TASK TO COMPLETE: Turn every line of the dataset entries into a Markdown table with two columns, "No." for the row number and "Line" for the text of that line. Leave out blank lines.

Dataset entries
•••

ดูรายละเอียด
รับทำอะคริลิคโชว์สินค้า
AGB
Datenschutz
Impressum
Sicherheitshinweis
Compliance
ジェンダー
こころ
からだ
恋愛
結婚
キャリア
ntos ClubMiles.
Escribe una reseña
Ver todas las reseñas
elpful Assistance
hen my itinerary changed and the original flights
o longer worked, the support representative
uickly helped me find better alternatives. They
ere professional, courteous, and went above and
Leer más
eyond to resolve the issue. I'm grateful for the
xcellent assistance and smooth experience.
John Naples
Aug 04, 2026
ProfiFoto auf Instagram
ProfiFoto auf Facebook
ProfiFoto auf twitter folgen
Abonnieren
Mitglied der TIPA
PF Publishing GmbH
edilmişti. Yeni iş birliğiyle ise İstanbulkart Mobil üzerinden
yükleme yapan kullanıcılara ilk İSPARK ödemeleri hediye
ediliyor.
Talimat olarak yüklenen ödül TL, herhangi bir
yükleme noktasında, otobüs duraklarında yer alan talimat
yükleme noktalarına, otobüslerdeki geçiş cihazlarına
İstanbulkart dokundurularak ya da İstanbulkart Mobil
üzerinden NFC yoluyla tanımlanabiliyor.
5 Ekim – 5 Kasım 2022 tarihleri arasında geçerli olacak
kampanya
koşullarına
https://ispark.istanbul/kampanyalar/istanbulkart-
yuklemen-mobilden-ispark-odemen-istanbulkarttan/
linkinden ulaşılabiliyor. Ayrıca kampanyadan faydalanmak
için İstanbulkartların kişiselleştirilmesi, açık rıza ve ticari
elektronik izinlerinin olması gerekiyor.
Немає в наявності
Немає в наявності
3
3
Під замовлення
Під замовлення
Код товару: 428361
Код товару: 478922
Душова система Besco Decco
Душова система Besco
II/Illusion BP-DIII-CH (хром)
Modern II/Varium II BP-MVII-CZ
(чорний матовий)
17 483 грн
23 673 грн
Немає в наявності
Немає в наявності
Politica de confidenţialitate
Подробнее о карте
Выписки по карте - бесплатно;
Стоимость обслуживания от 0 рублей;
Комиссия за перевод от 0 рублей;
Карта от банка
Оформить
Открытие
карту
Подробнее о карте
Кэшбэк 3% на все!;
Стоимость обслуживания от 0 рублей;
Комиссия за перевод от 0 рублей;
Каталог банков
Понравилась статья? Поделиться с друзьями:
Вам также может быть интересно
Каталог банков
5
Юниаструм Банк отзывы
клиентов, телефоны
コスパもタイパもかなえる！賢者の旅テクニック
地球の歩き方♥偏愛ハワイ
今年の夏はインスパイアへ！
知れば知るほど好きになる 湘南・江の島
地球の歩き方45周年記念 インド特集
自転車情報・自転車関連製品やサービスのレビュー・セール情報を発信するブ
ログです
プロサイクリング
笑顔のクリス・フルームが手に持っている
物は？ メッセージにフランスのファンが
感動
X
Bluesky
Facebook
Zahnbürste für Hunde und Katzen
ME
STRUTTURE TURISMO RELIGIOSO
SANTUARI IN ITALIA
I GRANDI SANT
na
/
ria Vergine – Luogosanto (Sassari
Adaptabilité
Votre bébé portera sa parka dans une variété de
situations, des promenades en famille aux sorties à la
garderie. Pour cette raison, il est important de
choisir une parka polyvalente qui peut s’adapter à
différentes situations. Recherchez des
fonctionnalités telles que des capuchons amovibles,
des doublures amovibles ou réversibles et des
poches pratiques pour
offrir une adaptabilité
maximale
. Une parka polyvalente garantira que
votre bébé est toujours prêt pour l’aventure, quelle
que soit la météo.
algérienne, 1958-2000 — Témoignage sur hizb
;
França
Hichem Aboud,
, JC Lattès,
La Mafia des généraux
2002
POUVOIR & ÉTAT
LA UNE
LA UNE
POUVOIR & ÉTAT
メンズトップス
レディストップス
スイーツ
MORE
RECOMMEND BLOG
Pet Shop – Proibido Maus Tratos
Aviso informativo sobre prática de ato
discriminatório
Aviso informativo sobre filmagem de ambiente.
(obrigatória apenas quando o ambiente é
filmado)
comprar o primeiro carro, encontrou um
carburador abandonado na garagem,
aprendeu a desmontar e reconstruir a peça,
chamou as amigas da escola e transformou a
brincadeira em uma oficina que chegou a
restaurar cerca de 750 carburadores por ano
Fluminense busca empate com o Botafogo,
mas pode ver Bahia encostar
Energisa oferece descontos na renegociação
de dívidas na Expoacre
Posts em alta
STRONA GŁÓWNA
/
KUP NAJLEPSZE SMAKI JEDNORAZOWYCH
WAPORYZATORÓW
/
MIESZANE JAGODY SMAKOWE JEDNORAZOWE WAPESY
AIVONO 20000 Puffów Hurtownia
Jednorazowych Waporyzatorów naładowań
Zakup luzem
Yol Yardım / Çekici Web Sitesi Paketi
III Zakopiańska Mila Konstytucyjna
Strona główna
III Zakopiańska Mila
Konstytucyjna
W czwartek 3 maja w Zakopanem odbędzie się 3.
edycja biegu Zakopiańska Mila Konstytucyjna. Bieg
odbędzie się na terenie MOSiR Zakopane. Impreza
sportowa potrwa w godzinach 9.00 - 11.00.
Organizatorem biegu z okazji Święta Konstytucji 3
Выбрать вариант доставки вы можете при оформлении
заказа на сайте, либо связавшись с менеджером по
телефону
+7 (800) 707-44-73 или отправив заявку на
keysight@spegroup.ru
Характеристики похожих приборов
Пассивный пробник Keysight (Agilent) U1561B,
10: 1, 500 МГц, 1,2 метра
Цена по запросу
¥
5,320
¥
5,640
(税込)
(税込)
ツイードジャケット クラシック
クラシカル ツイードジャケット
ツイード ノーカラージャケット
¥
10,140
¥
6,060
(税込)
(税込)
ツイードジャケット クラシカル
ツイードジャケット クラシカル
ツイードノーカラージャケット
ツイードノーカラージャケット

•••

SOLUTION:
| No. | Line |
|---|---|
| 1 | ดูรายละเอียด |
| 2 | รับทำอะคริลิคโชว์สินค้า |
| 3 | AGB |
| 4 | Datenschutz |
| 5 | Impressum |
| 6 | Sicherheitshinweis |
| 7 | Compliance |
| 8 | ジェンダー |
| 9 | こころ |
| 10 | からだ |
| 11 | 恋愛 |
| 12 | 結婚 |
| 13 | キャリア |
| 14 | ntos ClubMiles. |
| 15 | Escribe una reseña |
| 16 | Ver todas las reseñas |
| 17 | elpful Assistance |
| 18 | hen my itinerary changed and the original flights |
| 19 | o longer worked, the support representative |
| 20 | uickly helped me find better alternatives. They |
| 21 | ere professional, courteous, and went above and |
| 22 | Leer más |
| 23 | eyond to resolve the issue. I'm grateful for the |
| 24 | xcellent assistance and smooth experience. |
| 25 | John Naples |
| 26 | Aug 04, 2026 |
| 27 | ProfiFoto auf Instagram |
| 28 | ProfiFoto auf Facebook |
| 29 | ProfiFoto auf twitter folgen |
| 30 | Abonnieren |
| 31 | Mitglied der TIPA |
| 32 | PF Publishing GmbH |
| 33 | edilmişti. Yeni iş birliğiyle ise İstanbulkart Mobil üzerinden |
| 34 | yükleme yapan kullanıcılara ilk İSPARK ödemeleri hediye |
| 35 | ediliyor. |
| 36 | Talimat olarak yüklenen ödül TL, herhangi bir |
| 37 | yükleme noktasında, otobüs duraklarında yer alan talimat |
| 38 | yükleme noktalarına, otobüslerdeki geçiş cihazlarına |
| 39 | İstanbulkart dokundurularak ya da İstanbulkart Mobil |
| 40 | üzerinden NFC yoluyla tanımlanabiliyor. |
| 41 | 5 Ekim – 5 Kasım 2022 tarihleri arasında geçerli olacak |
| 42 | kampanya |
| 43 | koşullarına |
| 44 | https://ispark.istanbul/kampanyalar/istanbulkart- |
| 45 | yuklemen-mobilden-ispark-odemen-istanbulkarttan/ |
| 46 | linkinden ulaşılabiliyor. Ayrıca kampanyadan faydalanmak |
| 47 | için İstanbulkartların kişiselleştirilmesi, açık rıza ve ticari |
| 48 | elektronik izinlerinin olması gerekiyor. |
| 49 | Немає в наявності |
| 50 | Немає в наявності |
| 51 | 3 |
| 52 | 3 |
| 53 | Під замовлення |
| 54 | Під замовлення |
| 55 | Код товару: 428361 |
| 56 | Код товару: 478922 |
| 57 | Душова система Besco Decco |
| 58 | Душова система Besco |
| 59 | II/Illusion BP-DIII-CH (хром) |
| 60 | Modern II/Varium II BP-MVII-CZ |
| 61 | (чорний матовий) |
| 62 | 17 483 грн |
| 63 | 23 673 грн |
| 64 | Немає в наявності |
| 65 | Немає в наявності |
| 66 | Politica de confidenţialitate |
| 67 | Подробнее о карте |
| 68 | Выписки по карте - бесплатно; |
| 69 | Стоимость обслуживания от 0 рублей; |
| 70 | Комиссия за перевод от 0 рублей; |
| 71 | Карта от банка |
| 72 | Оформить |
| 73 | Открытие |
| 74 | карту |
| 75 | Подробнее о карте |
| 76 | Кэшбэк 3% на все!; |
| 77 | Стоимость обслуживания от 0 рублей; |
| 78 | Комиссия за перевод от 0 рублей; |
| 79 | Каталог банков |
| 80 | Понравилась статья? Поделиться с друзьями: |
| 81 | Вам также может быть интересно |
| 82 | Каталог банков |
| 83 | 5 |
| 84 | Юниаструм Банк отзывы |
| 85 | клиентов, телефоны |
| 86 | コスパもタイパもかなえる！賢者の旅テクニック |
| 87 | 地球の歩き方♥偏愛ハワイ |
| 88 | 今年の夏はインスパイアへ！ |
| 89 | 知れば知るほど好きになる 湘南・江の島 |
| 90 | 地球の歩き方45周年記念 インド特集 |
| 91 | 自転車情報・自転車関連製品やサービスのレビュー・セール情報を発信するブ |
| 92 | ログです |
| 93 | プロサイクリング |
| 94 | 笑顔のクリス・フルームが手に持っている |
| 95 | 物は？ メッセージにフランスのファンが |
| 96 | 感動 |
| 97 | X |
| 98 | Bluesky |
| 99 | Facebook |
| 100 | Zahnbürste für Hunde und Katzen |
| 101 | ME |
| 102 | STRUTTURE TURISMO RELIGIOSO |
| 103 | SANTUARI IN ITALIA |
| 104 | I GRANDI SANT |
| 105 | na |
| 106 | / |
| 107 | ria Vergine – Luogosanto (Sassari |
| 108 | Adaptabilité |
| 109 | Votre bébé portera sa parka dans une variété de |
| 110 | situations, des promenades en famille aux sorties à la |
| 111 | garderie. Pour cette raison, il est important de |
| 112 | choisir une parka polyvalente qui peut s’adapter à |
| 113 | différentes situations. Recherchez des |
| 114 | fonctionnalités telles que des capuchons amovibles, |
| 115 | des doublures amovibles ou réversibles et des |
| 116 | poches pratiques pour |
| 117 | offrir une adaptabilité |
| 118 | maximale |
| 119 | . Une parka polyvalente garantira que |
| 120 | votre bébé est toujours prêt pour l’aventure, quelle |
| 121 | que soit la météo. |
| 122 | algérienne, 1958-2000 — Témoignage sur hizb |
| 123 | ; |
| 124 | França |
| 125 | Hichem Aboud, |
| 126 | , JC Lattès, |
| 127 | La Mafia des généraux |
| 128 | 2002 |
| 129 | POUVOIR & ÉTAT |
| 130 | LA UNE |
| 131 | LA UNE |
| 132 | POUVOIR & ÉTAT |
| 133 | メンズトップス |
| 134 | レディストップス |
| 135 | スイーツ |
| 136 | MORE |
| 137 | RECOMMEND BLOG |
| 138 | Pet Shop – Proibido Maus Tratos |
| 139 | Aviso informativo sobre prática de ato |
| 140 | discriminatório |
| 141 | Aviso informativo sobre filmagem de ambiente. |
| 142 | (obrigatória apenas quando o ambiente é |
| 143 | filmado) |
| 144 | comprar o primeiro carro, encontrou um |
| 145 | carburador abandonado na garagem, |
| 146 | aprendeu a desmontar e reconstruir a peça, |
| 147 | chamou as amigas da escola e transformou a |
| 148 | brincadeira em uma oficina que chegou a |
| 149 | restaurar cerca de 750 carburadores por ano |
| 150 | Fluminense busca empate com o Botafogo, |
| 151 | mas pode ver Bahia encostar |
| 152 | Energisa oferece descontos na renegociação |
| 153 | de dívidas na Expoacre |
| 154 | Posts em alta |
| 155 | STRONA GŁÓWNA |
| 156 | / |
| 157 | KUP NAJLEPSZE SMAKI JEDNORAZOWYCH |
| 158 | WAPORYZATORÓW |
| 159 | / |
| 160 | MIESZANE JAGODY SMAKOWE JEDNORAZOWE WAPESY |
| 161 | AIVONO 20000 Puffów Hurtownia |
| 162 | Jednorazowych Waporyzatorów naładowań |
| 163 | Zakup luzem |
| 164 | Yol Yardım / Çekici Web Sitesi Paketi |
| 165 | III Zakopiańska Mila Konstytucyjna |
| 166 | Strona główna |
| 167 | III Zakopiańska Mila |
| 168 | Konstytucyjna |
| 169 | W czwartek 3 maja w Zakopanem odbędzie się 3. |
| 170 | edycja biegu Zakopiańska Mila Konstytucyjna. Bieg |
| 171 | odbędzie się na terenie MOSiR Zakopane. Impreza |
| 172 | sportowa potrwa w godzinach 9.00 - 11.00. |
| 173 | Organizatorem biegu z okazji Święta Konstytucji 3 |
| 174 | Выбрать вариант доставки вы можете при оформлении |
| 175 | заказа на сайте, либо связавшись с менеджером по |
| 176 | телефону |
| 177 | +7 (800) 707-44-73 или отправив заявку на |
| 178 | keysight@spegroup.ru |
| 179 | Характеристики похожих приборов |
| 180 | Пассивный пробник Keysight (Agilent) U1561B, |
| 181 | 10: 1, 500 МГц, 1,2 метра |
| 182 | Цена по запросу |
| 183 | ¥ |
| 184 | 5,320 |
| 185 | ¥ |
| 186 | 5,640 |
| 187 | (税込) |
| 188 | (税込) |
| 189 | ツイードジャケット クラシック |
| 190 | クラシカル ツイードジャケット |
| 191 | ツイード ノーカラージャケット |
| 192 | ¥ |
| 193 | 10,140 |
| 194 | ¥ |
| 195 | 6,060 |
| 196 | (税込) |
| 197 | (税込) |
| 198 | ツイードジャケット クラシカル |
| 199 | ツイードジャケット クラシカル |
| 200 | ツイードノーカラージャケット |
| 201 | ツイードノーカラージャケット |